Blank, of course I'm greatly flattered'—no, you'd say ‘very'—‘of course I'm very flattered by your letter, but I must confess it astonished me. I thought we were to be such
friends
?' Really, Midge, it would be well worth your while!”

Miss Anstruther did not dislike the joke, from him; but when he added, “The pity is you didn't start it in the very beginning, with young Ted Miller”—she checked him instantly.

“Now don't you speak about Ted,” she said, in a firm, quiet little way: but he appreciated the look that swept into her soft eyes no better than he had appreciated it six months before; he was merely amused.

“Why not?”

“Because
he meant
it!”

Nunthorp wondered, but not seriously, whether that young fellow, who had gone in first, was to be the one, after all, to carry out his bat. And this way of putting it, in his own head, which was half full of cricket, carried him back to their last chat, and reminded him of a thing he had wanted to say to her for the past twenty-four hours.

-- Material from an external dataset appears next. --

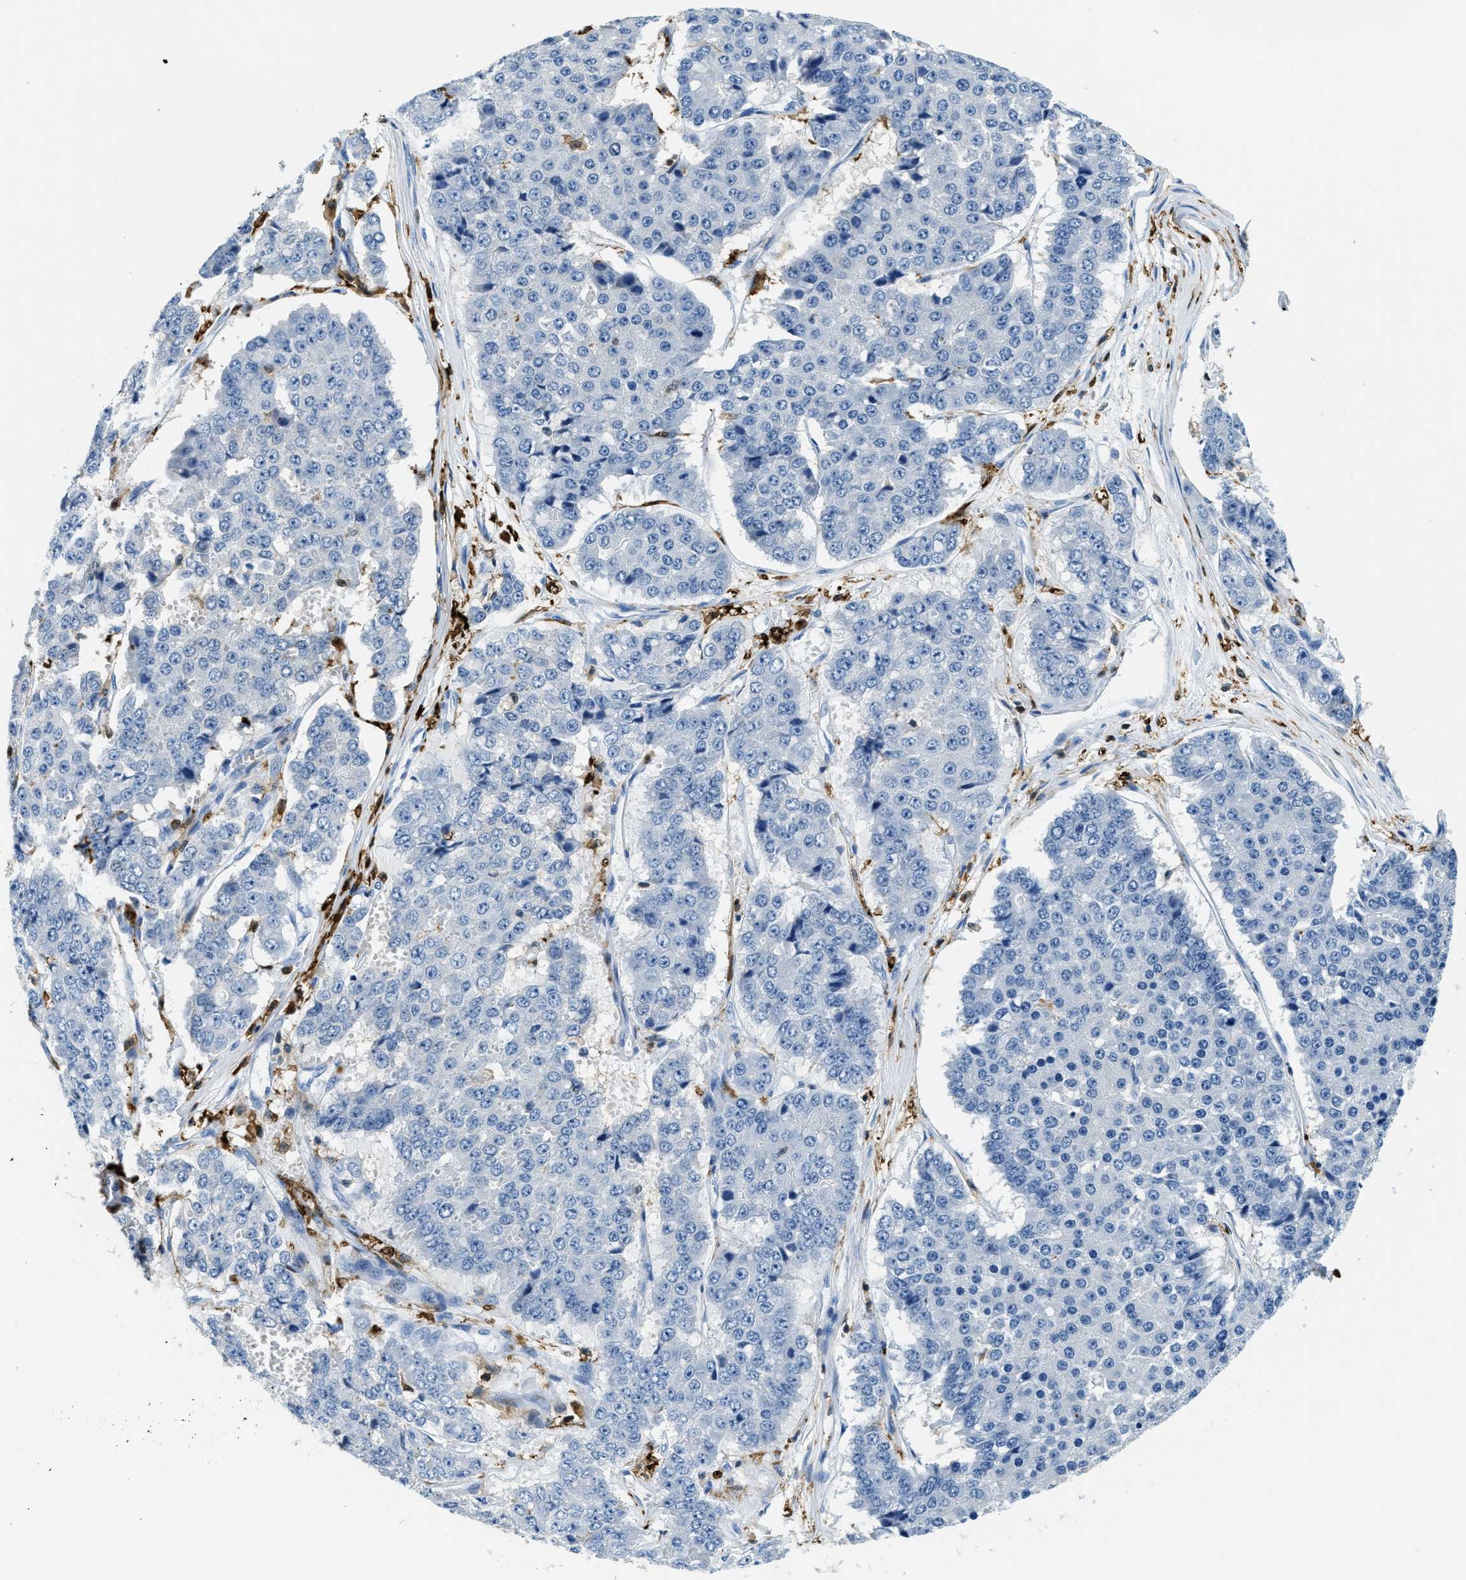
{"staining": {"intensity": "negative", "quantity": "none", "location": "none"}, "tissue": "pancreatic cancer", "cell_type": "Tumor cells", "image_type": "cancer", "snomed": [{"axis": "morphology", "description": "Adenocarcinoma, NOS"}, {"axis": "topography", "description": "Pancreas"}], "caption": "The immunohistochemistry micrograph has no significant positivity in tumor cells of pancreatic adenocarcinoma tissue.", "gene": "CAPG", "patient": {"sex": "male", "age": 50}}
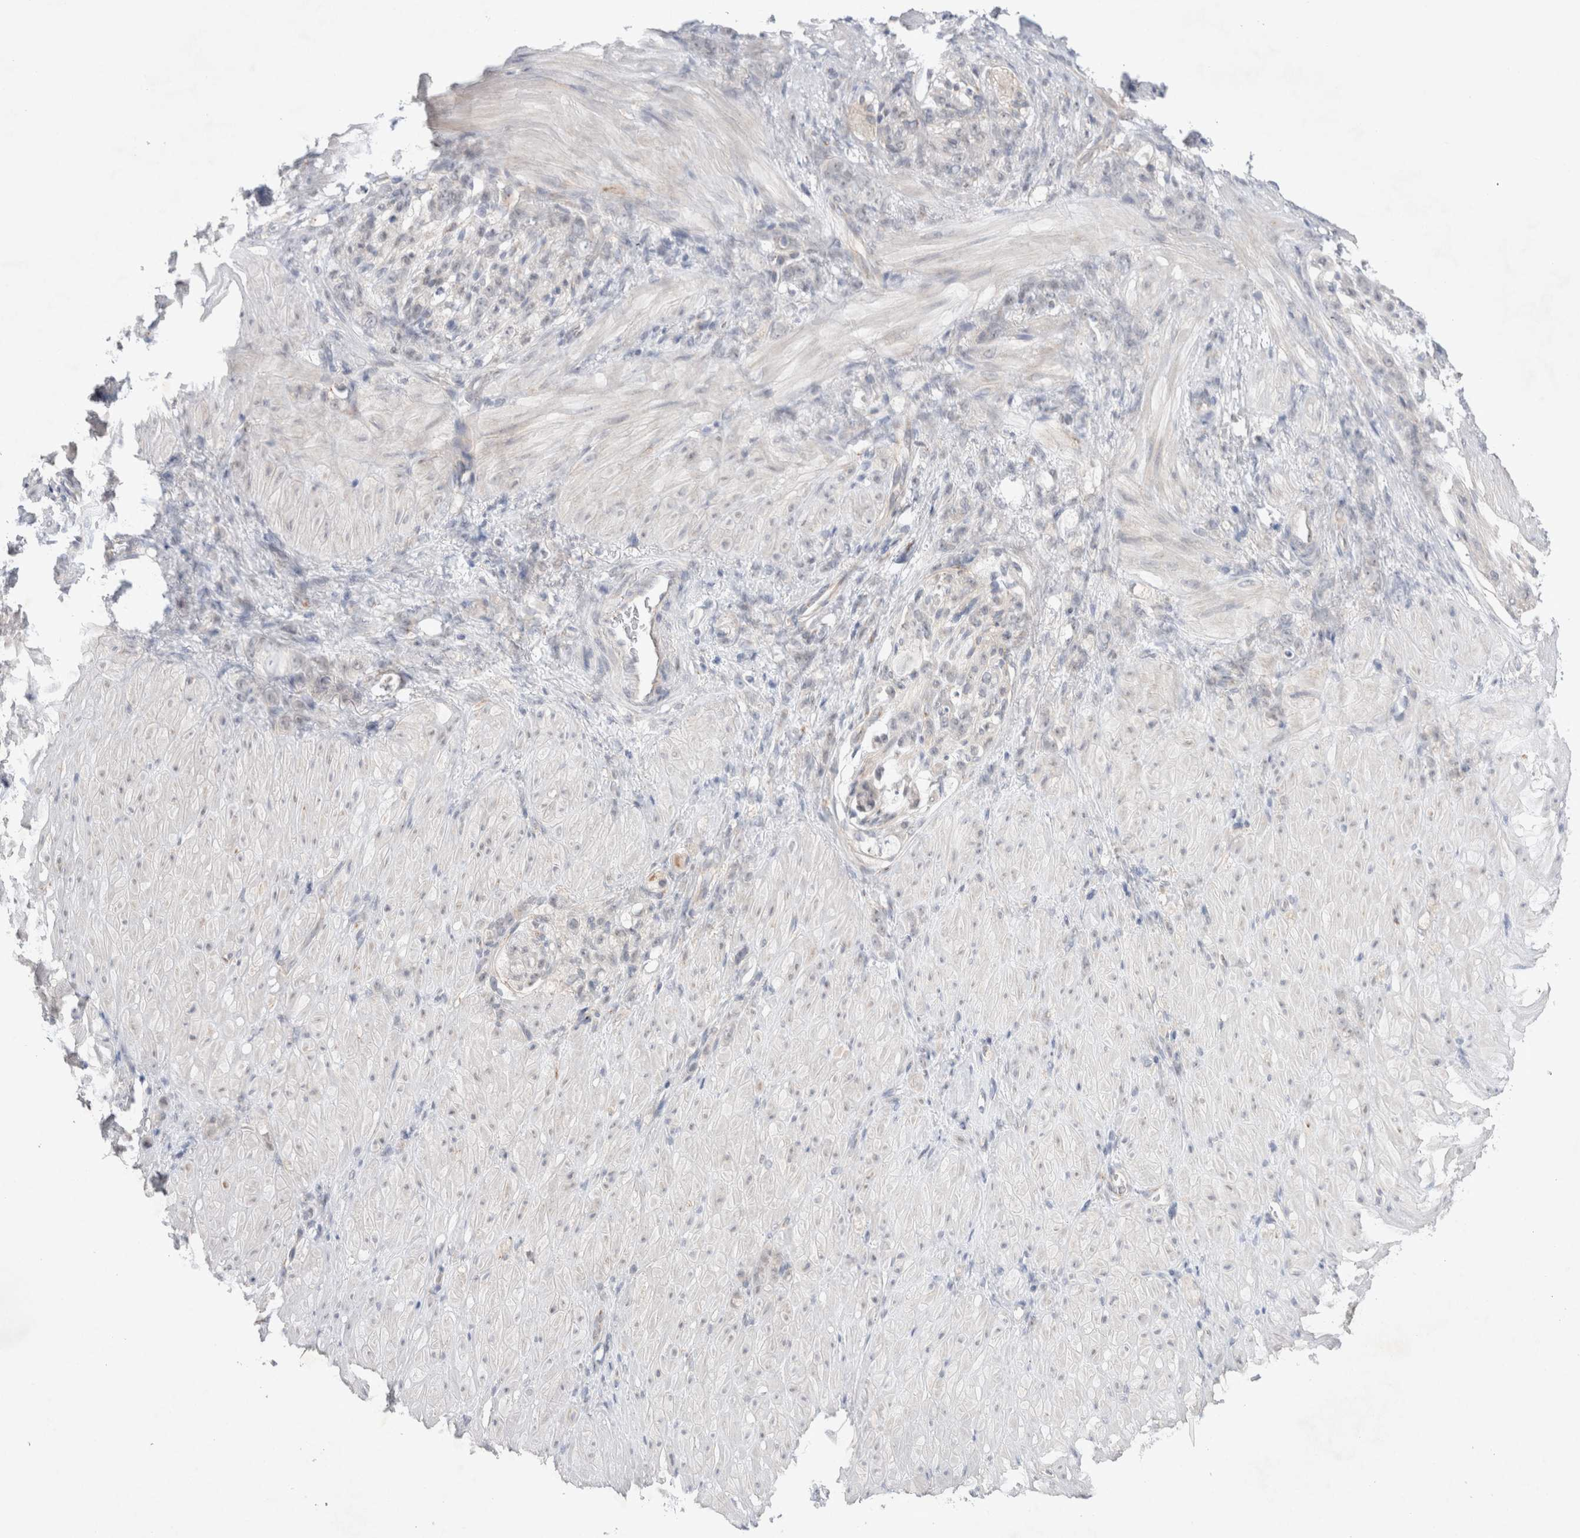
{"staining": {"intensity": "negative", "quantity": "none", "location": "none"}, "tissue": "stomach cancer", "cell_type": "Tumor cells", "image_type": "cancer", "snomed": [{"axis": "morphology", "description": "Normal tissue, NOS"}, {"axis": "morphology", "description": "Adenocarcinoma, NOS"}, {"axis": "topography", "description": "Stomach"}], "caption": "A high-resolution image shows IHC staining of stomach cancer (adenocarcinoma), which reveals no significant staining in tumor cells.", "gene": "BICD2", "patient": {"sex": "male", "age": 82}}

“Do you remember my telling you,” said he, “when I last had the privilege of lecturing you, that you sang iniquitously well? Then I feel it a duty to inform you that your singing is now worse than ever—in this respect. No wonder you have had three fresh troubles;
I consider it very little, with your style of singing. Your songs have much to answer for; I said so then, I can swear to it now. Your voice is heavenly, of course; but why pronounce your words so distinctly? I'm sure it isn't at all fashionable. And why strive to make sense of your sounds? I really don't think it's good form to do so. And it's distinctly dangerous. It didn't happen to matter last night, because the rooms were so crowded; but if you sing to one or two as you sing to one or two hundred, I don't wonder at them, I really don't. You sing as if you meant every word of the drivel—I believe you humbug yourself into half meaning it, while you're singing!”